Ferrari or No Ferrari
Do you ever think you will see an artist driving a Ferrari? How about the stock broker?
With this thought process in mind, why don’t photographer’s shoot for money? Has our own statement of “I don’t do it for the money” deprecated what we do? Or is it the artist way to look away from the money as to not deflate the creative pursuit?
The reason for this entire post is that I am in fact guilty of saying that I don’t do it for the money – as recent as a week ago. I know the horror, right. I am questioning why I said it because the hard cold reality is that I am a photographer for the money. I pay my rent, my insurance, even my utilities with the money that I earn from being a photographer.
Now I think there is a hazy line is drawn here because I absolutely love what I do. Which then poses the question of would I do it if there were no money in it? Well, I don’t drive a Ferrari, so there isn’t a ton of money here. There is however, life experience. Have you ever seen your 7-year-old’s reaction to seeing an alpha male wolf a hundred feet from your truck? I have. Have you ever suffered with two other people on a grueling 30 mile mountain bike ride in 95 degree heat before? I have. Have you ever had the opportunity to watch your 1-year-old test the feeling of sand beneath her feet as the sun sets over the Caribbean Ocean? I have. These are experiences that will carry on in my mind for the remainder of my life.
Do It for the Money
While money will get me to some of those locations for those experiences, I could realistically throw a backpack on and walk there for less to nothing if I truly wanted. Maybe that is why photographers and other artists don’t do it for the money? Deep down inside we know that we don’t need a cent to live our lives the way we want. There is a freedom in that. I think it is that freedom that in turn makes us creative.
My desire to be a photographer outweighs my desire to make money at photography. However, the creative monster inside me fuels the desire to even try to become successful at business as well. It becomes an evil game of cat and mouse, marketer and photographer.
If I sit back and think about the need for the Ferrari, I quickly realize that what I truly NEED is to watch my son wheelie his bike down the street or my daughter drop into two feet of blower powder yelling at me to ski faster. Those needs prove to me that #adventureisthejourney.
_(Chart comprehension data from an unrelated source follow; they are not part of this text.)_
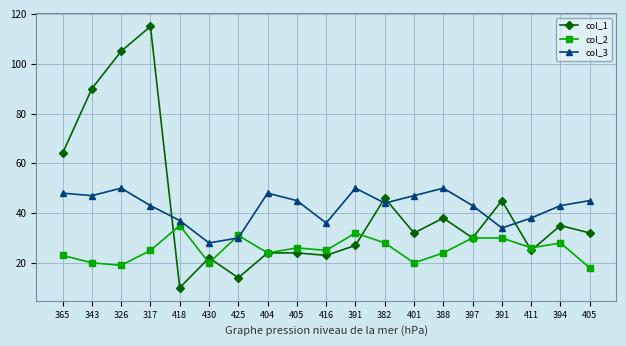

At 418, list the series in order from smallest to largest.

col_1, col_2, col_3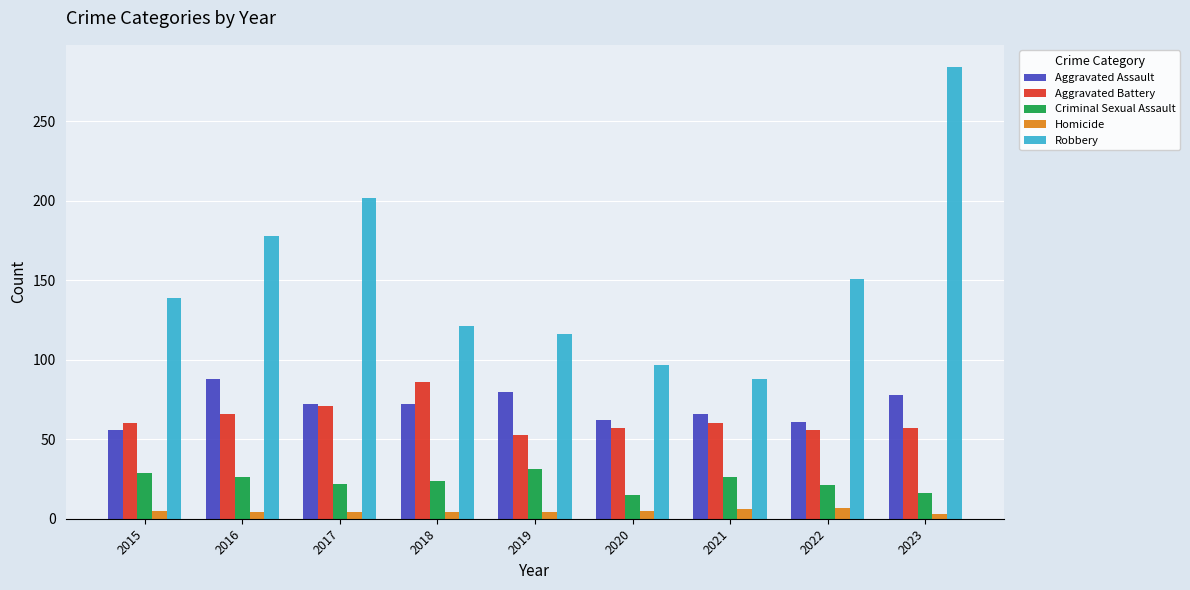

What is the sum of all Aggravated Assault values?

635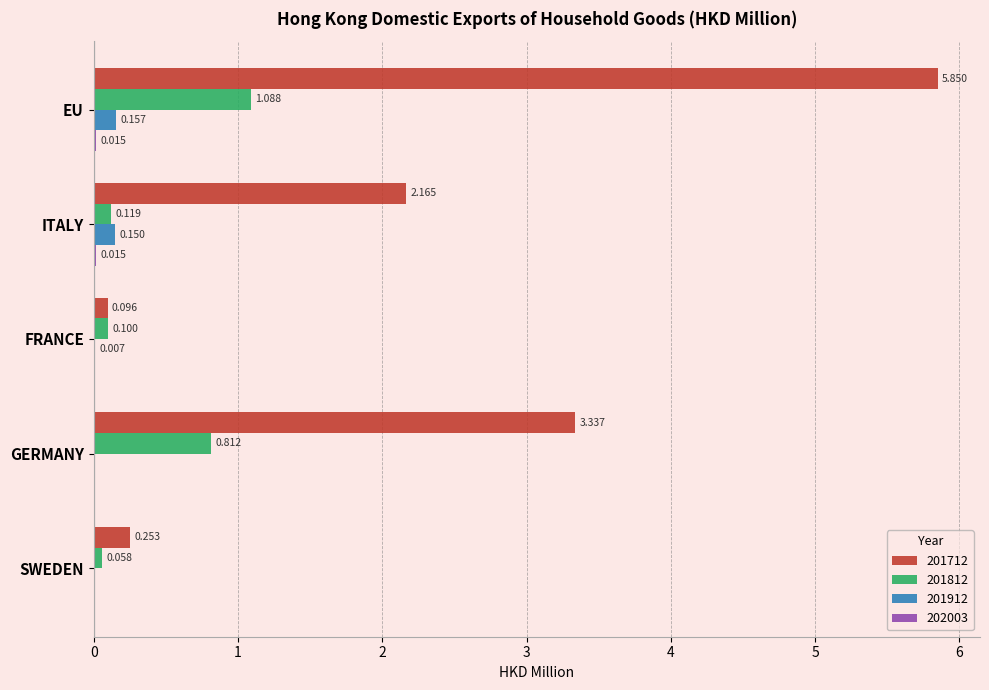

Where is 201712 nearest to the value 2?

ITALY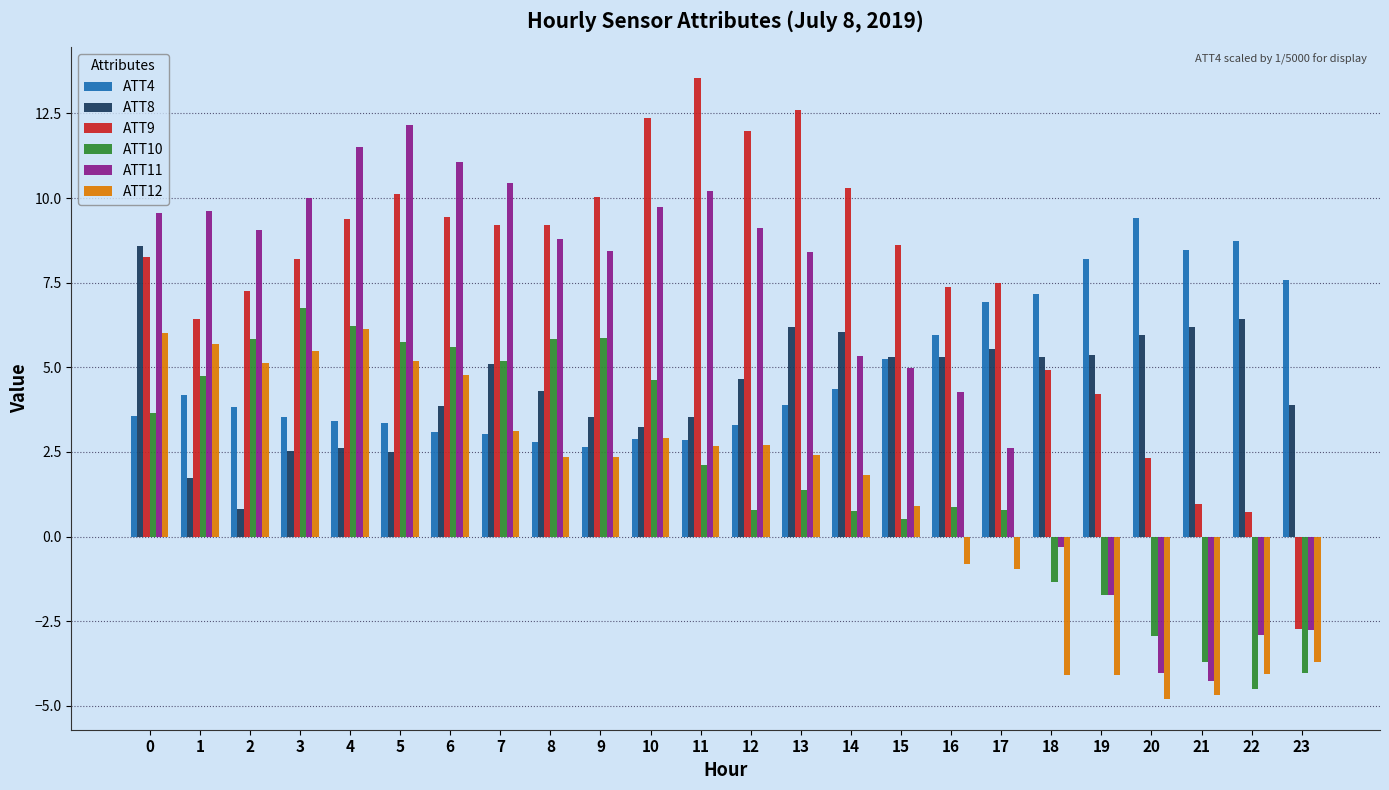

The ATT8 series shows 5.5 at 17. True or false?

True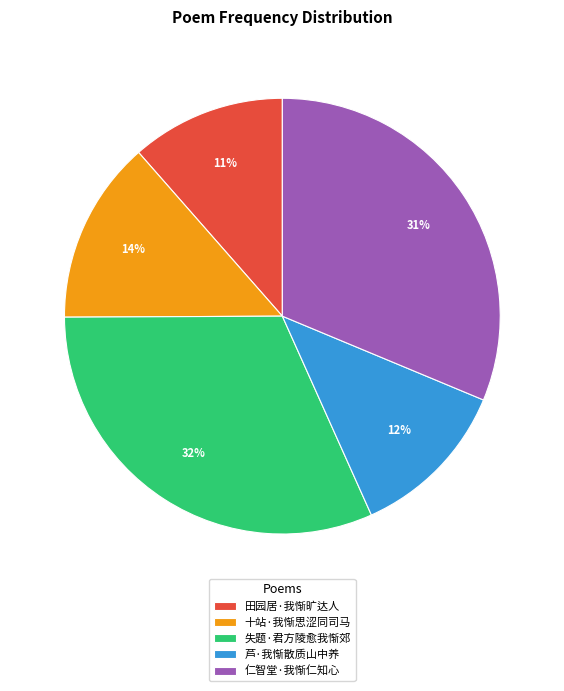

How many segments does this pie chart have?

5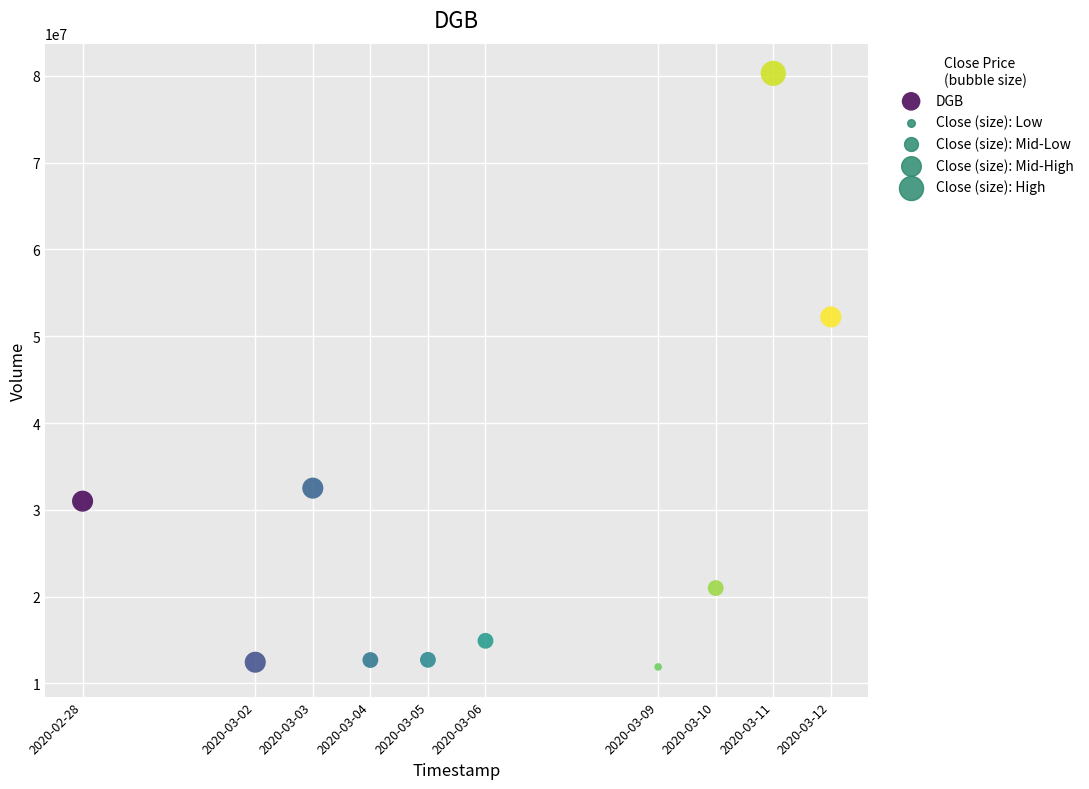

What is the average Y value?

28162530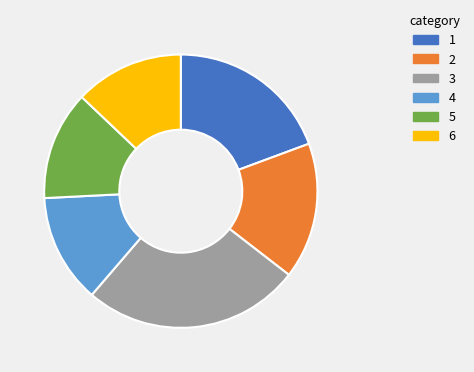

Between 4 and 1, which is larger?

1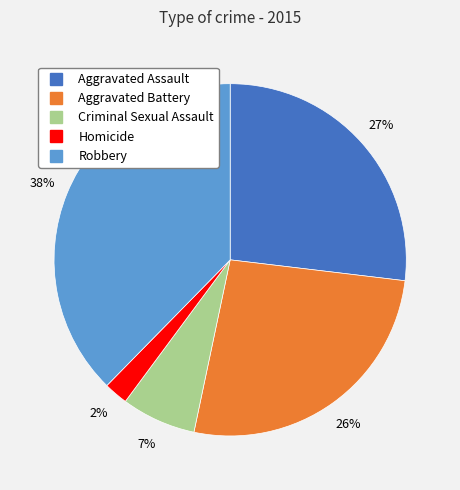

To the nearest percent, what is the average slice percentage?

20%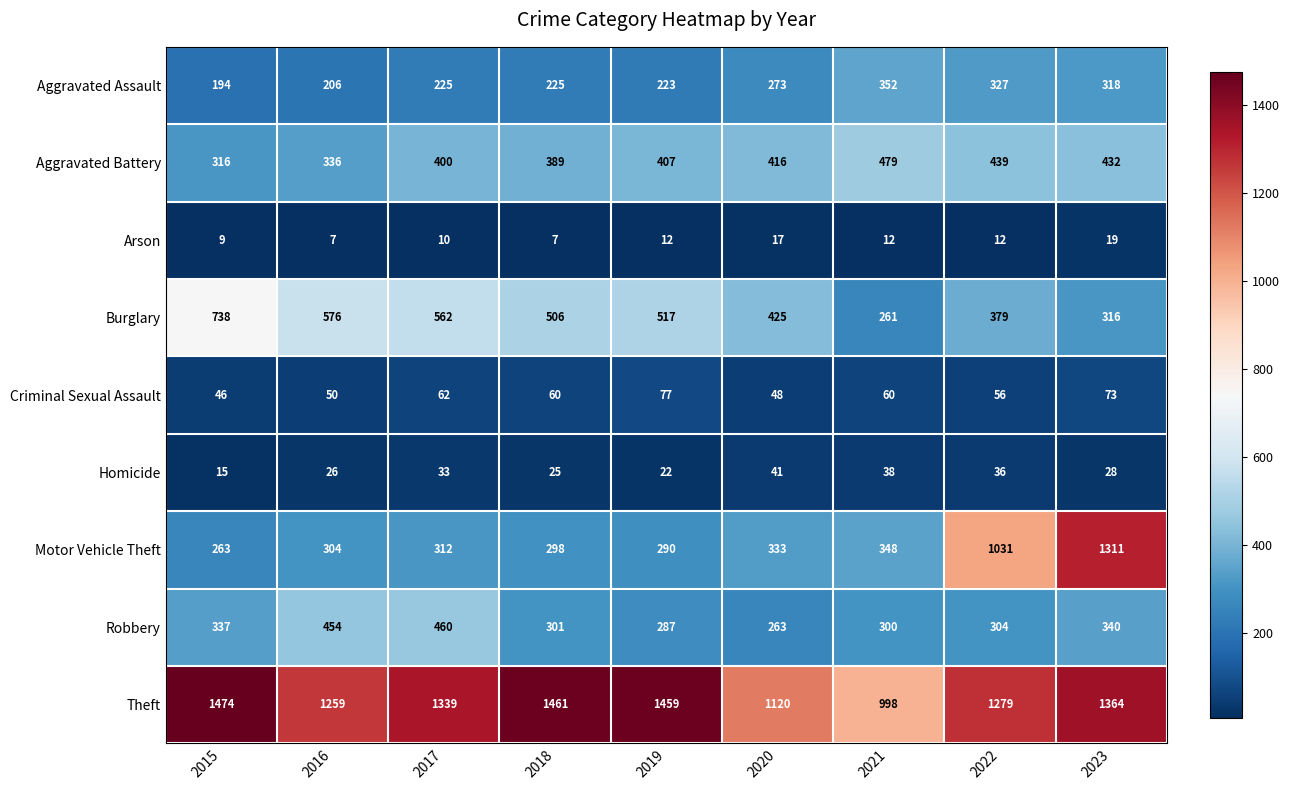

What is the difference between the Arson values at 2020 and 2022?

5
They also prove, that while I don’t do it for the money, you can bet your ass that I am going to try and sell my memories to all those who have never realized they NEEDED them – the stockbroker. Wink. That is what marketing does for those big companies. It makes you want to go, to obtain what you don’t have, to wish you were someone else.
I have vowed that after this post I will never say that I don’t do it for the money. Nope, never again, because I do it for that and so much more.